Puissance « normative », l’Europe ne peut toutefois pas prétendre se substituer à la volonté politique et à la légitimité régalienne des États membres. Pour autant, des avancées substantielles sont envisageables. Bien entendu dans les champs où l’Union est compétente pour ses membres. Mais également, là où les États restent souverains, sous réserve de faire converger intérêts et ambitions, et de faire jouer pleinement, voire de faire évoluer les institutions et instruments. Le choc provoqué par la guerre en Ukraine a suscité le lancement ou l’approfondissement de nombreuses initiatives en matière de souveraineté économique, de sécurité et de défense. Un choc qui a renforcé la solidarité du Continent. Néanmoins, alors qu’un monde néo-westphalien point, la pleine lucidité de la précarité existentielle de l’Union et de la plénitude des conséquences à en tirer reste à advenir. 

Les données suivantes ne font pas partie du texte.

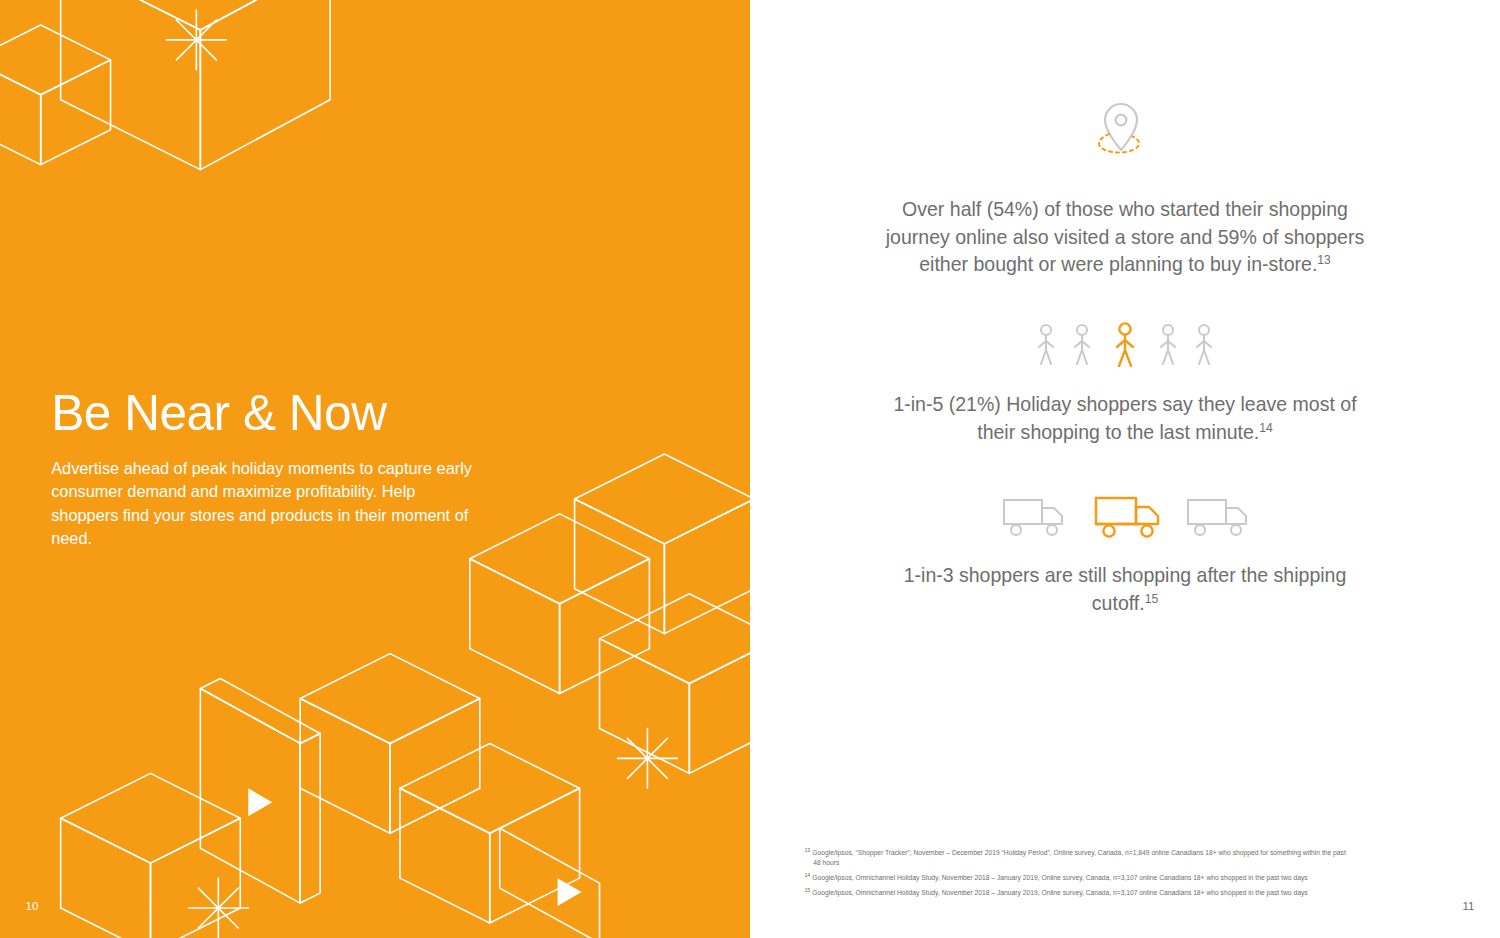Be Near & Now
Advertise ahead of peak holiday moments to capture early consumer demand and maximize profitability. Help shoppers find your stores and products in their moment of need.
10
Over half (54%) of those who started their shopping journey online also visited a store and 59% of shoppers either bought or were planning to buy in-store.13
1-in-5 (21%) Holiday shoppers say they leave most of their shopping to the last minute.14
1-in-3 shoppers are still shopping after the shipping cutoff.15
13 Google/Ipsos, “Shopper Tracker”, November – December 2019 “Holiday Period”, Online survey, Canada, n=1,849 online Canadians 18+ who shopped for something within the past 48 hours
14 Google/Ipsos, Omnichannel Holiday Study, November 2018 – January 2019, Online survey, Canada, n=3,107 online Canadians 18+ who shopped in the past two days
15 Google/Ipsos, Omnichannel Holiday Study, November 2018 – January 2019, Online survey, Canada, n=3,107 online Canadians 18+ who shopped in the past two days
11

Un « moment machiavélien »  

D’après l’intellectuel néo-zélandais J. G. A. Pocock, le « moment machiavélien » est celui où une société admet l’hypothèse de sa propre finitude et sait se donner le régime politique et les institutions appropriées pour faire face à l’incertitude et au hasard. Luuk Van Middelaar  renchérit au sujet de l’Europe, et souligne qu’il s’agirait du moment où elle troquerait irréversiblement son angélisme « éternaliste » pour la pleine conscience du risque lié à sa finitude historique.  

Par-delà un « moment Démosthène », en référence au destin des cités démocratiques grecques, victimes de l’impérialisme macédonien, en dépit des Philippiques du célèbre orateur, n’est-ce-pas à vivre pleinement, incessamment, un « moment machiavélien », que l’Histoire convoque et enjoint l’Europe au mitan de ces années 2020 ? Le « moment machiavélien » serait donc la prise de conscience décisive, partagée, où l’Europe comprendrait irrévocablement que « la justice sans la force est impuissante ». Où elle comprendrait que, dans le monde néo-westphalien qui vient, sa sécurité, sa prospérité, sa stabilité interne également, supposent de pouvoir et de vouloir conjuguer souveraineté, stratégie et puissance.   

L’Europe pourrait ainsi « tenir les loups à distance », sans préjudice de son attractivité. L’Europe ferait ainsi face à sa propre finitude, pour pouvoir « persévérer dans son être »!